His catch was added to the sack. "Now we're making bag. Look at the size of these grand-daddies. Don't let 'em get away, Eleanor."

"Let's try further down the stream. Sit tight. We'll be right back." 

Back to the water they went.

She could hear them whispering and splashing in the water. She sat cross-legged on the springy pasture grass and held the burlap bag as the moon rose. Frogs crawled around inside seeking escape.

Their whispers carried on the water. "Dang it. Hold the light steady. That one got away. I think we've scared them off."

Lights bobbled up and down as Jack and her cousins returned. "Open the sack, Cuz. We caught three more."
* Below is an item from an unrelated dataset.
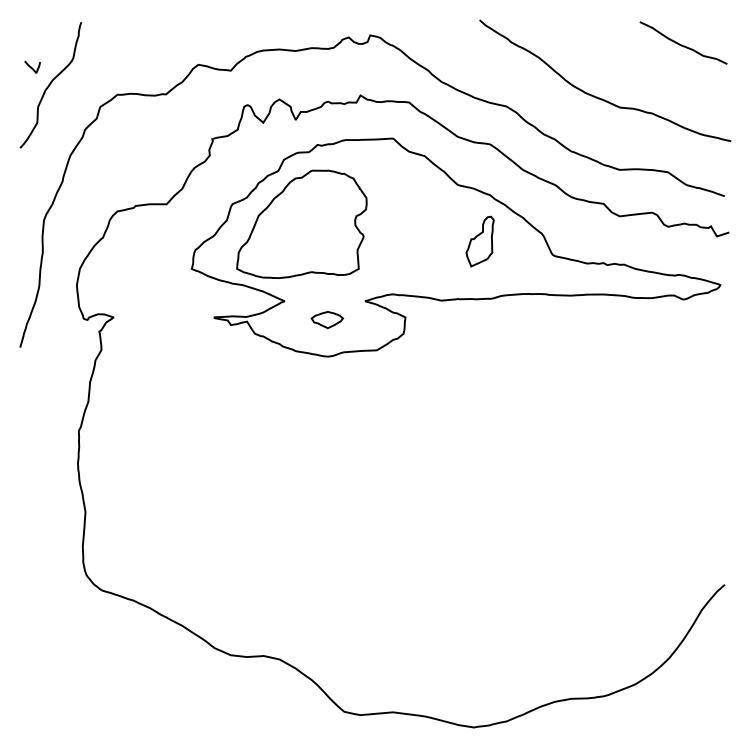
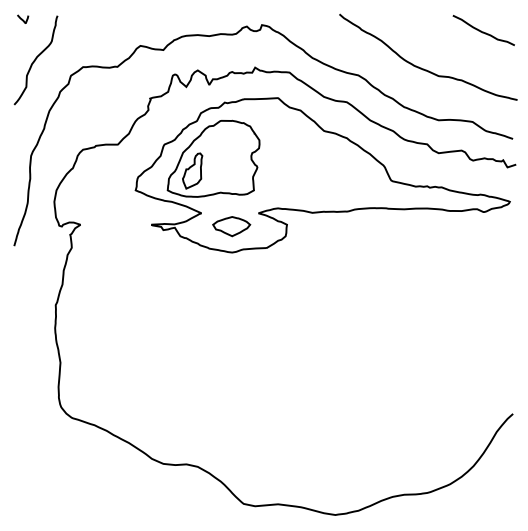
curve: (31, 66) -> (22, 18), moved
part: (479, 241) -> (192, 170), moved
part: (327, 319) -> (231, 226), size x1.67

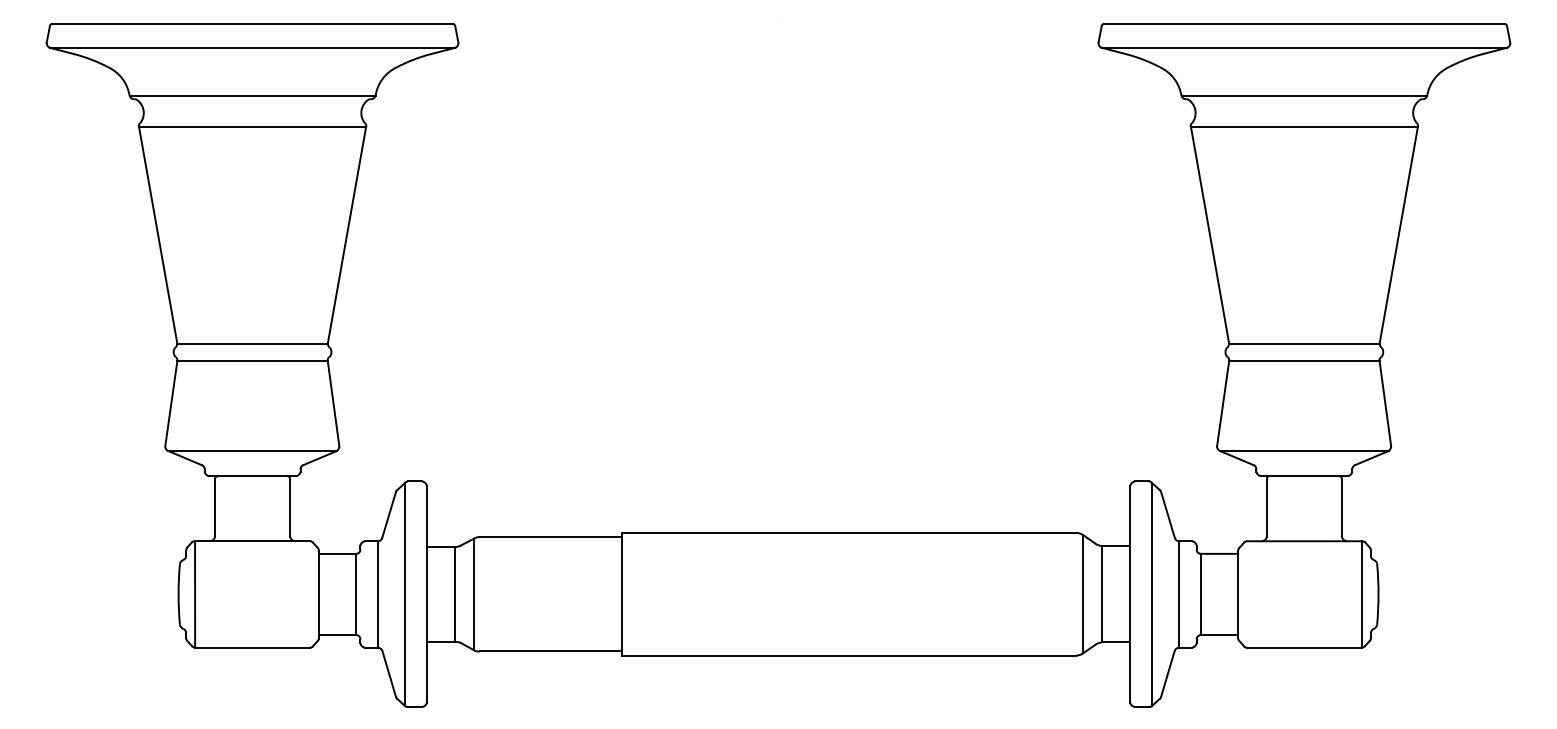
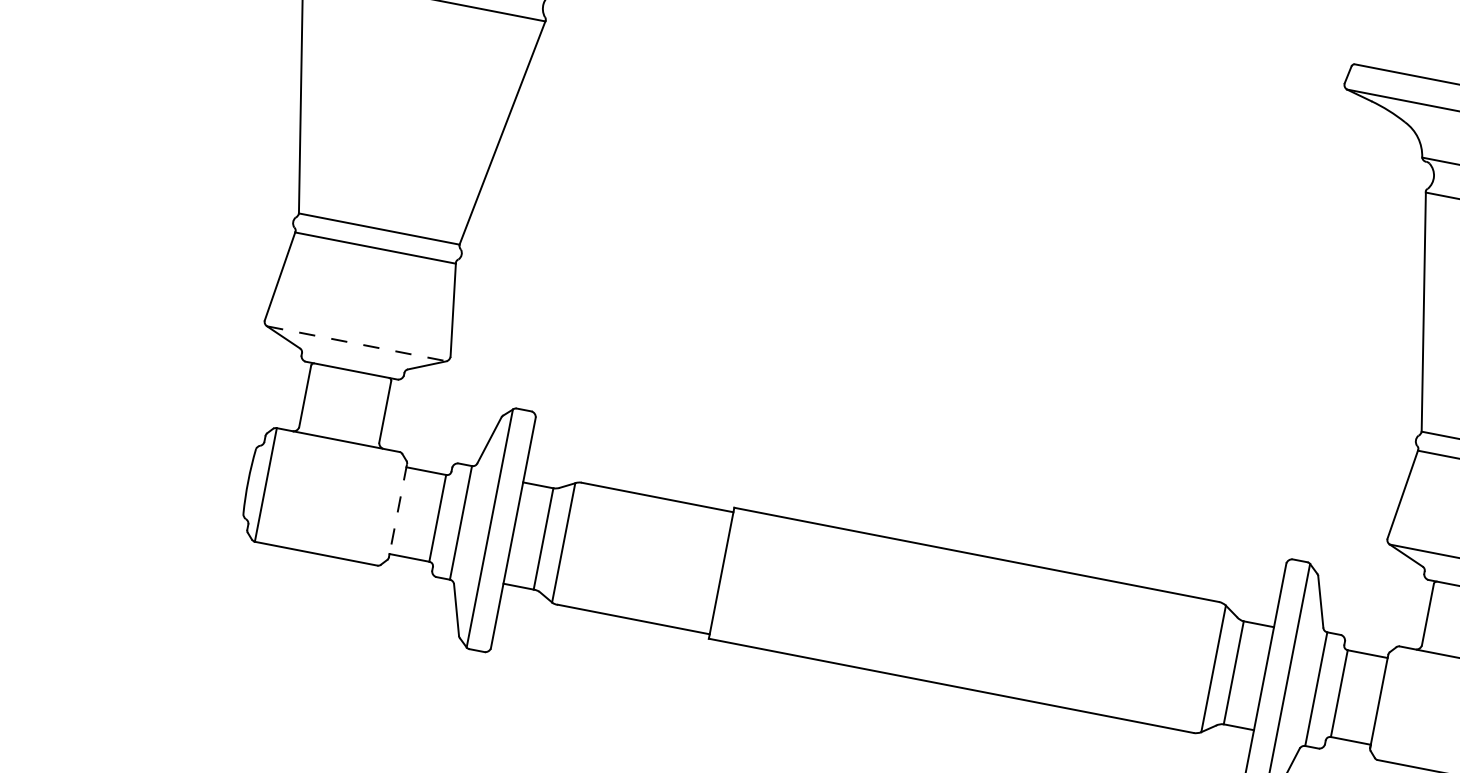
line: (253, 451) -> (357, 344), solid -> dashed
line: (318, 594) -> (397, 510), solid -> dashed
She pulled the mouth of the sack open and four frogs erupted in their faces.

"Damn! You're letting them get away. Watch these nets."

The foursome dove for the athletics amphibians. Two were apprehended. They stomped back to her, stuffed the slippery frogs through a tiny opening and did the same for the ones in the nets.

Thoroughly disgruntled, they returned to the farm. Since Mom hadn't gotten wet and muddy, she drove while all the guys rode in back. They stayed in the driveway where they shucked out of wet clothes and pulled on the dry ones they had brought with them while Mom went in the house.

My grandparents asked Mom if she had fun.

"I guess not," she said morosely. "They're all mad at me. I let some of the frogs they caught jump out of the bag."

The boys came in and straddled straight chairs in the kitchen. Grandma fed them a snack. They collected the catch and butchered the frog legs, keeping up a steady stream of complaints about the two that got away. The third time my future father mentioned that holding the gunnysack was Eleanor's only job, my granddad said they ought to go home if they couldn't do anything but bellyache.

The next morning Grandma found a pair of men's underwear lying in the driveway. She took them in the house and washed them with the family laundry because she knew who they belonged to.

The next time my father came to the house for a date, Grandma said she had something for him. She was holding the surprise behind her back. He held his hand out. She tried to give him the briefs.

He jerked his hand back like a snake had struck at it. "Those aren't mine," he claimed.

"Oh yes, they are," Grandma told him with a grin. "Your mother's laundry mark is right here on the waistband."

During my childhood, the story of how the engagement nearly ended before it began because of the bullfrog debacle was repeated over and over by my dad. The tale of him losing his underwear was told nearly as often by my Grandma. I was a little older before I figured out why everyone made such a big deal over it.